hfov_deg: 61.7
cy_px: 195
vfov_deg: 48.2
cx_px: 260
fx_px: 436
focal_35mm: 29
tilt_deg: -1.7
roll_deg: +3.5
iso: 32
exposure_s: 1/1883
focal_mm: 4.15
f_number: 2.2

+ + + + +

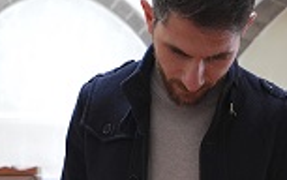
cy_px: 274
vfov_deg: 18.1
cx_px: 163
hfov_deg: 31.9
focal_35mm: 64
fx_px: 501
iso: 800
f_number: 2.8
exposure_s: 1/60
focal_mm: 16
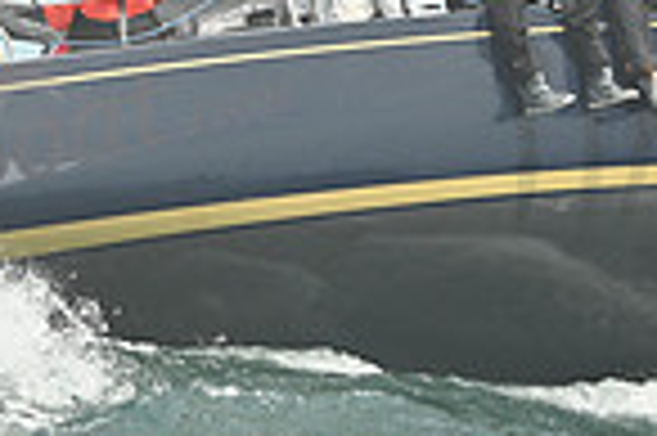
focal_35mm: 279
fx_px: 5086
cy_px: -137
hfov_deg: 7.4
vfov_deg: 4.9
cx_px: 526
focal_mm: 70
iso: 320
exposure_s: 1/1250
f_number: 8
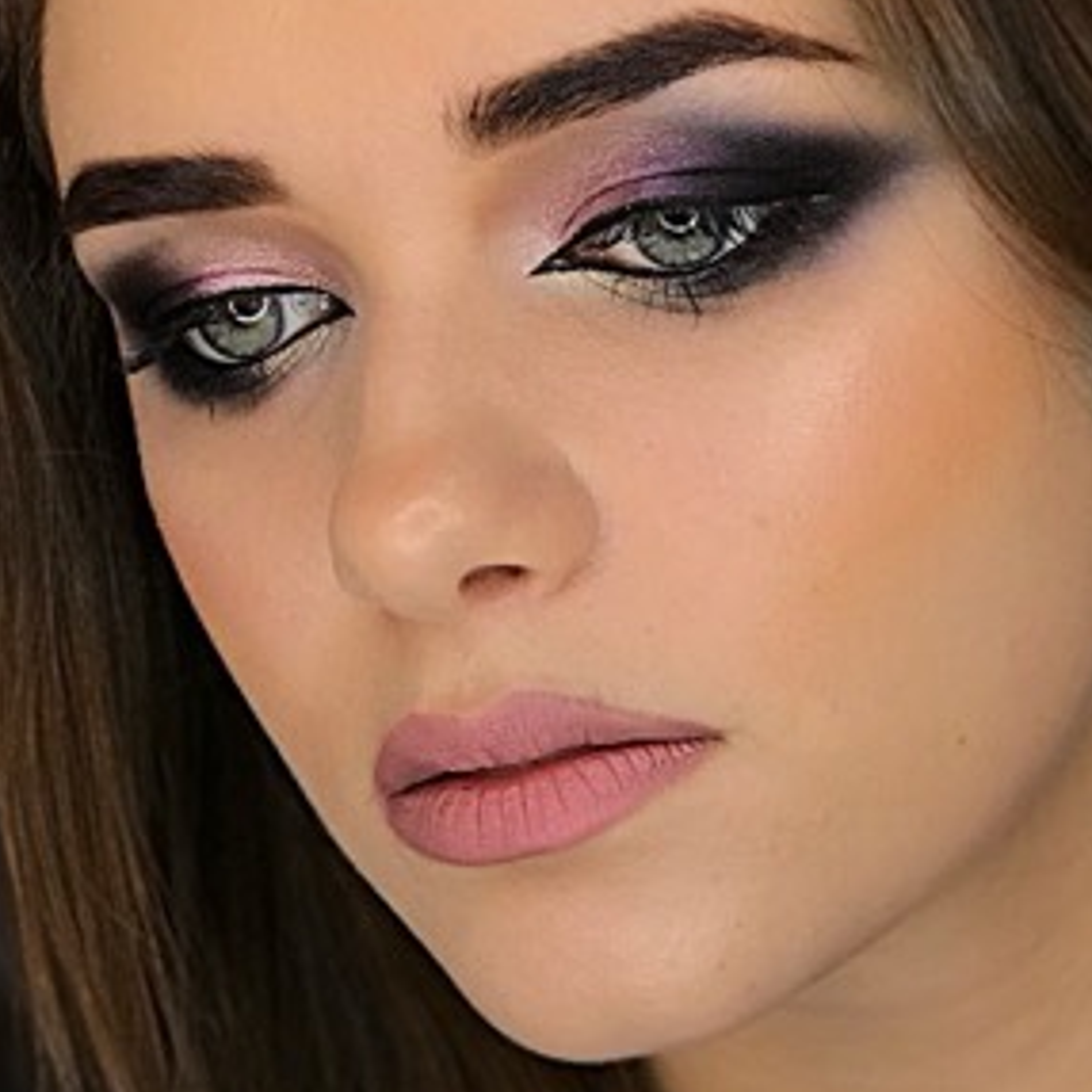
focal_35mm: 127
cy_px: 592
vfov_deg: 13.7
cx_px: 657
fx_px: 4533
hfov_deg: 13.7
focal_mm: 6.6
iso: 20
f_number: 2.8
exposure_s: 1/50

+ + + + +

# [ACTIVITY]
Would you copy out, exactly and with no pictures, only the lines above from the one that contains "exposure_s: 1/60" through the one that contains "exposure_s: 1/50"?

# [WRITTEN REPLY]
exposure_s: 1/60
focal_mm: 16
focal_35mm: 279
fx_px: 5086
cy_px: -137
hfov_deg: 7.4
vfov_deg: 4.9
cx_px: 526
focal_mm: 70
iso: 320
exposure_s: 1/1250
f_number: 8
focal_35mm: 127
cy_px: 592
vfov_deg: 13.7
cx_px: 657
fx_px: 4533
hfov_deg: 13.7
focal_mm: 6.6
iso: 20
f_number: 2.8
exposure_s: 1/50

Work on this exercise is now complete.